Additionally, consuming almonds as part of a low-calorie diet can promote weight loss and lower blood pressure in those who are overweight and obese.
Almonds are also beneficial to people with diabetes as they lower the rise in blood sugar that typically occurs after a meal by as much as 30%. Almonds also reduce inflammation in people who have type 2 diabetes.
Almonds also support the growth of beneficial gut bacteria, including Bifidobacteria and Lactobacillus.
Pistachios are high in fiber and can increase your “good” cholesterol (HDL). Pistachios also improve common heart disease risk factors including blood pressure, weight oxidative status (blood levels that contribute to heart disease).
Much like almonds, pistachios can also reduce the spike in your blood sugar after a meal.
Walnuts are filled with omega-3 fatty acids alpha-linolenic acid (ALA), which helps improve heart disease risk factors. Studies show that consuming walnuts can significantly reduce your total cholesterol and “bad” cholesterol and increase your “good” cholesterol.
Walnuts also promote heart health including blood pressure and the normal flow of blood through your circulatory system.
What’s more studies show that walnuts can reduce inflammation that may contribute to chronic diseases and have beneficial effects on the brain.
Cashews are also a part of the tree nut family. They can improve blood pressure in people with metabolic syndrome.
Adding cashews to your diet will also result in lower blood pressure and increased levels of “good” cholesterol.
As few studies have shown that pecans can lower bad cholesterol and improve the antioxidant profiles in your blood.
6. Macadamia nuts
Due to their high amounts of monosaturated fat, macadamia nuts have the ability to reduce heart disease risk factors.
7. Brazil nuts
Brazil nuts are a great source of selenium, which may be beneficial to people with kidney disease, who are often selenium deficient.
Brazil nuts can also help reduce cholesterol levels, oxidative stress and inflammation.
Hazelnuts are rich in vitamin E and can lower “bad” LDL cholesterol, triglycerides, inflammation.
Hazelnuts can also improve your blood vessel function.
Although peanuts belong to the legume family, they have benefits similar to tree nuts including heart disease and diabetes.
One study found that women who ate peanut butter more than five times a week had lower rates of type 2 diabetes.
Consuming peanuts during your pregnancy may also reduce the risks of asthma and allergies in your children.
When choosing peanuts, choose plain, unsalted, unflavored peanuts.

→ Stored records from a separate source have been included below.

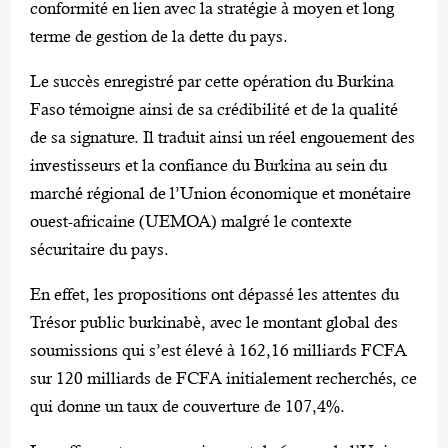
conformité en lien avec la stratégie à moyen et long
terme de gestion de la dette du pays.
Le succès enregistré par cette opération du Burkina
Faso témoigne ainsi de sa crédibilité et de la qualité
de sa signature. Il traduit ainsi un réel engouement des
investisseurs et la confiance du Burkina au sein du
marché régional de l’Union économique et monétaire
ouest-africaine (UEMOA) malgré le contexte
sécuritaire du pays.
En effet, les propositions ont dépassé les attentes du
Trésor public burkinabè, avec le montant global des
soumissions qui s’est élevé à 162,16 milliards FCFA
sur 120 milliards de FCFA initialement recherchés, ce
qui donne un taux de couverture de 107,4%.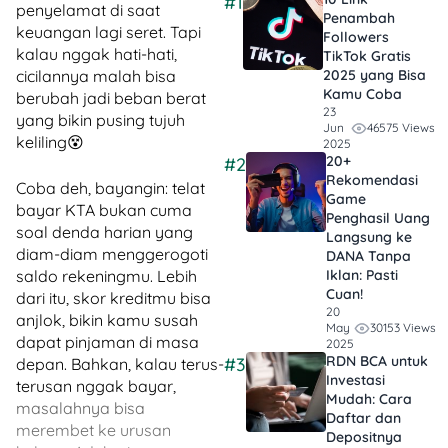
#1
penyelamat di saat
Penambah
keuangan lagi seret. Tapi
Followers
kalau nggak hati-hati,
TikTok Gratis​
cicilannya malah bisa
2025 yang Bisa
Kamu Coba
berubah jadi beban berat
23
yang bikin pusing tujuh
46575 Views
Jun
keliling😵
2025
20+
#2
Rekomendasi
Coba deh, bayangin: telat
Game
bayar KTA bukan cuma
Penghasil Uang
soal denda harian yang
Langsung ke
diam-diam menggerogoti
DANA Tanpa
saldo rekeningmu. Lebih
Iklan​: Pasti
Cuan!
dari itu, skor kreditmu bisa
20
anjlok, bikin kamu susah
30153 Views
May
dapat pinjaman di masa
2025
RDN BCA untuk
#3
depan. Bahkan, kalau terus-
Investasi
terusan nggak bayar,
Mudah: Cara
masalahnya bisa
Daftar dan
merembet ke urusan
Depositnya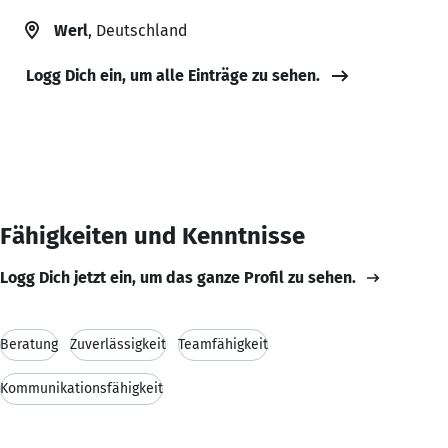
Werl
, Deutschland
Logg Dich ein, um alle Einträge zu sehen.
Fähigkeiten und Kenntnisse
Logg Dich jetzt ein, um das ganze Profil zu sehen.
Beratung
Zuverlässigkeit
Teamfähigkeit
Kommunikationsfähigkeit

Peanuts that contain large amounts of added oils, sugar and other ingredients will eliminate any health benefits you could gain from eating them.
A diet that consists of nuts, legumes, and seeds is a great way to prevent breast cancer and any other cancer or health-related complications. Just remember that they can also be high in calories. Therefore you should moderate your intake. Try consuming them in small quantities several times throughout the week.